REQUEST:
Report every line of the records below that contains the string "IMPRINT", treating uppercase and lowercase as different.

EXTRACTED INFORMATION:
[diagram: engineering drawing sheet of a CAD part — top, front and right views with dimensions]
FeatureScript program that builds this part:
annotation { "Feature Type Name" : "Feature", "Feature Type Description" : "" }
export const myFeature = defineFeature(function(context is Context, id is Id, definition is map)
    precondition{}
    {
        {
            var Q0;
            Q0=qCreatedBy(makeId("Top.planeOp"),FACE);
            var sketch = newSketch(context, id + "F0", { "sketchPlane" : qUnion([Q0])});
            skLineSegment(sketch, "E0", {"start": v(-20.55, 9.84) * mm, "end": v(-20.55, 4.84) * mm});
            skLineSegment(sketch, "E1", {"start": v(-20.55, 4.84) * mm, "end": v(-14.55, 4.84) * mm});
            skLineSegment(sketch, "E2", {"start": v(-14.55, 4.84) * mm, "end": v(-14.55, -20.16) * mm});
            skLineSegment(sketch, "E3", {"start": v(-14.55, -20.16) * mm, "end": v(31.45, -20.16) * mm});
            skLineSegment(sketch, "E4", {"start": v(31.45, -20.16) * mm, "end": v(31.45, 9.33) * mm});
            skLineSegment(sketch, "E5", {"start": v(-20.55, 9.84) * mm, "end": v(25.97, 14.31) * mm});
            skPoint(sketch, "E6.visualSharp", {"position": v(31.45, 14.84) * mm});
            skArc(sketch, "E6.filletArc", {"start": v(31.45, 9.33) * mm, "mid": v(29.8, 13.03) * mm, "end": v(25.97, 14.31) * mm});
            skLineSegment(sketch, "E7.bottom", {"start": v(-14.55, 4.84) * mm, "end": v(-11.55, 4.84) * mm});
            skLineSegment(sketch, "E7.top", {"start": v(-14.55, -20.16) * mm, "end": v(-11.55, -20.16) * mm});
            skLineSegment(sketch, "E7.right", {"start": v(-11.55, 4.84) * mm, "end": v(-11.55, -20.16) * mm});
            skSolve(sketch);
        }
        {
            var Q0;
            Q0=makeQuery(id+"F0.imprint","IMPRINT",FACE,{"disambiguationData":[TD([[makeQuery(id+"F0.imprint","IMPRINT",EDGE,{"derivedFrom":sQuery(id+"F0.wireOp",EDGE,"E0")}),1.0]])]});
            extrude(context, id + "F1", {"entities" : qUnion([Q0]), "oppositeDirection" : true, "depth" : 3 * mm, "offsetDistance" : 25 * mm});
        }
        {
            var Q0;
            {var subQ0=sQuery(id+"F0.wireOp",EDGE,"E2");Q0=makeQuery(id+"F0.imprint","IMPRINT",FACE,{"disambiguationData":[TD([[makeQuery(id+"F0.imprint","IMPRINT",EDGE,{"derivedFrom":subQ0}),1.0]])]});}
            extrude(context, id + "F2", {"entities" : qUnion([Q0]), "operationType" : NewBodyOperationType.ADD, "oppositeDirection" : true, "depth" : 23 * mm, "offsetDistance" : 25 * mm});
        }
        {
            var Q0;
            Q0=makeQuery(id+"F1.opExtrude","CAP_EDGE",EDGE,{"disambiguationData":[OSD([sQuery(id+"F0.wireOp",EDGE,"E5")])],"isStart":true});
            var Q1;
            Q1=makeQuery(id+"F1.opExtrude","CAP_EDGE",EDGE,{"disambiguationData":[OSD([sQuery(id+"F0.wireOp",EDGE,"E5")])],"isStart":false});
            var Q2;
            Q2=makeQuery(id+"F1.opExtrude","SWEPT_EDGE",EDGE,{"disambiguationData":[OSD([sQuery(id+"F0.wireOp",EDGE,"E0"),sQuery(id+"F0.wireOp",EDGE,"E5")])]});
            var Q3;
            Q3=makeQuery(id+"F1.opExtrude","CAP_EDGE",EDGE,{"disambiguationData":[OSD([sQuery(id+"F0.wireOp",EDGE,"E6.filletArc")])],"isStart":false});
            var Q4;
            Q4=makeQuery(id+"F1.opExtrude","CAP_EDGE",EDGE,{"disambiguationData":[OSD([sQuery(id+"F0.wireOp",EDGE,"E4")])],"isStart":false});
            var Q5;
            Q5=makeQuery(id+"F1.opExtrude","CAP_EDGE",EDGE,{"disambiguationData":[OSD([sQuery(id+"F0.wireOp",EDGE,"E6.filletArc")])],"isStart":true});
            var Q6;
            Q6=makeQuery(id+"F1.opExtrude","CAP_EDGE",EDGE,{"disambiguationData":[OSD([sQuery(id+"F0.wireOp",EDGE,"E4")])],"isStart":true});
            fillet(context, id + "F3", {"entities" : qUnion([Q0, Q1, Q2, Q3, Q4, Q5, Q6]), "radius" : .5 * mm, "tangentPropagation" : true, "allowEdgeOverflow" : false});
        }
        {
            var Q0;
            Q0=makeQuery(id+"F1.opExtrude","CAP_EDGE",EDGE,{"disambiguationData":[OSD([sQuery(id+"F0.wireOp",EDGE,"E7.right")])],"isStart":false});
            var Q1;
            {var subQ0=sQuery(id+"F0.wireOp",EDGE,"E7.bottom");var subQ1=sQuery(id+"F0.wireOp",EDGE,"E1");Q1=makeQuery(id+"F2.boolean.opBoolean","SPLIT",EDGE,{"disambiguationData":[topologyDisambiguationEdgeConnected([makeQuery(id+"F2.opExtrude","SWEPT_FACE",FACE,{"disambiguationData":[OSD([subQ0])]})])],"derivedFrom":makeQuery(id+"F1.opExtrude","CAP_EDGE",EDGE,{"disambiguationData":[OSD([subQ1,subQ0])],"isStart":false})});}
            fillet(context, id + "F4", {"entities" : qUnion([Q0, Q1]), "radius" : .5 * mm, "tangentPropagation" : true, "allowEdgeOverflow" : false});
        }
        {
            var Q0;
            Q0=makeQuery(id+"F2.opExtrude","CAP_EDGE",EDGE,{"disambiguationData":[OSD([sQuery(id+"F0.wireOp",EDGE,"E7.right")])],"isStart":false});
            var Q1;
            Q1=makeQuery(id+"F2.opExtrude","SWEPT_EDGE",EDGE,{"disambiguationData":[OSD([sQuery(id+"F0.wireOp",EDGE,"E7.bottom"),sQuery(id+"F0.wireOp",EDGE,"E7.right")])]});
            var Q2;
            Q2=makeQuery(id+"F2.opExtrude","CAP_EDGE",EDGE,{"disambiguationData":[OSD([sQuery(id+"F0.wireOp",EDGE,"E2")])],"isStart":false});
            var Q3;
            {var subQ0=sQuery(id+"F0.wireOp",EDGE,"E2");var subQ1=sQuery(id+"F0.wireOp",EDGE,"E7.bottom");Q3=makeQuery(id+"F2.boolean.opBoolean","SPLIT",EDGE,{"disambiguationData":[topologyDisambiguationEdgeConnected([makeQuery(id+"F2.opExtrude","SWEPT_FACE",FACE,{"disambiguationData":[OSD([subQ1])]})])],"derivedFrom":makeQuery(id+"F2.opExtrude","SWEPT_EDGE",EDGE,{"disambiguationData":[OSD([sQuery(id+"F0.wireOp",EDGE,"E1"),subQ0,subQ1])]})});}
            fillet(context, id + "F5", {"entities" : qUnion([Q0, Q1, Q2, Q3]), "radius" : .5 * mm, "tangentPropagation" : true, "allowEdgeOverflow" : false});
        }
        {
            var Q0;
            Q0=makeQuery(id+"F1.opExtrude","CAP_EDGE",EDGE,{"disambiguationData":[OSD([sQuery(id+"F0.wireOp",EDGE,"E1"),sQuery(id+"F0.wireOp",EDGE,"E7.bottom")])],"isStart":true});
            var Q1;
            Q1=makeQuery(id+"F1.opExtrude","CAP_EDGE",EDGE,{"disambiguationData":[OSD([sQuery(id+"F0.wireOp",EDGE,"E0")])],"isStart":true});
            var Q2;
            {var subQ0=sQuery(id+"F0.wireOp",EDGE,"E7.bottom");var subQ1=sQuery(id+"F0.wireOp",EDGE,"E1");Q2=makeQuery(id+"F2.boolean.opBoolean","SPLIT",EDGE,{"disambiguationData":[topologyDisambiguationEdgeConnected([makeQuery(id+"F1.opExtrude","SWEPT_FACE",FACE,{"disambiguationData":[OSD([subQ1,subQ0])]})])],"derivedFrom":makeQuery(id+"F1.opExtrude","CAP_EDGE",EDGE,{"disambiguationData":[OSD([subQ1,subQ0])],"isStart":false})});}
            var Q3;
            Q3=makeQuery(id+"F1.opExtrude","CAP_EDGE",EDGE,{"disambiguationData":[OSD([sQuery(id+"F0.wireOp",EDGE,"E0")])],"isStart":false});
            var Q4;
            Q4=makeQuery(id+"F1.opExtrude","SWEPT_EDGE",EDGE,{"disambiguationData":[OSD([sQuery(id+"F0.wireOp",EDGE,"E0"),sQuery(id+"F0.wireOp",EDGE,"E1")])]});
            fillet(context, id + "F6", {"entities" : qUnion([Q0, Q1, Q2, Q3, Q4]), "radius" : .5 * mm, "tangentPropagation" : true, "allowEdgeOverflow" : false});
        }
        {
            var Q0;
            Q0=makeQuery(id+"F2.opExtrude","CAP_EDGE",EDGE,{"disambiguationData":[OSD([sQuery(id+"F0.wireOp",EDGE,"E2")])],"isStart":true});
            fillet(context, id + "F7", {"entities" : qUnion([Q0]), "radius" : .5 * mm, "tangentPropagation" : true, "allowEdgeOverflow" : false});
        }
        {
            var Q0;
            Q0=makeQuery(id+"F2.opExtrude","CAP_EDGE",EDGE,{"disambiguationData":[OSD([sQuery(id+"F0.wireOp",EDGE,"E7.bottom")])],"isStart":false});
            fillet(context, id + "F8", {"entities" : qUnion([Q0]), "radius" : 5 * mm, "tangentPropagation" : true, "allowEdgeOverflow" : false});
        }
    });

RESULT BELOW:
            Q0=makeQuery(id+"F0.imprint","IMPRINT",FACE,{"disambiguationData":[TD([[makeQuery(id+"F0.imprint","IMPRINT",EDGE,{"derivedFrom":sQuery(id+"F0.wireOp",EDGE,"E0")}),1.0]])]});
            {var subQ0=sQuery(id+"F0.wireOp",EDGE,"E2");Q0=makeQuery(id+"F0.imprint","IMPRINT",FACE,{"disambiguationData":[TD([[makeQuery(id+"F0.imprint","IMPRINT",EDGE,{"derivedFrom":subQ0}),1.0]])]});}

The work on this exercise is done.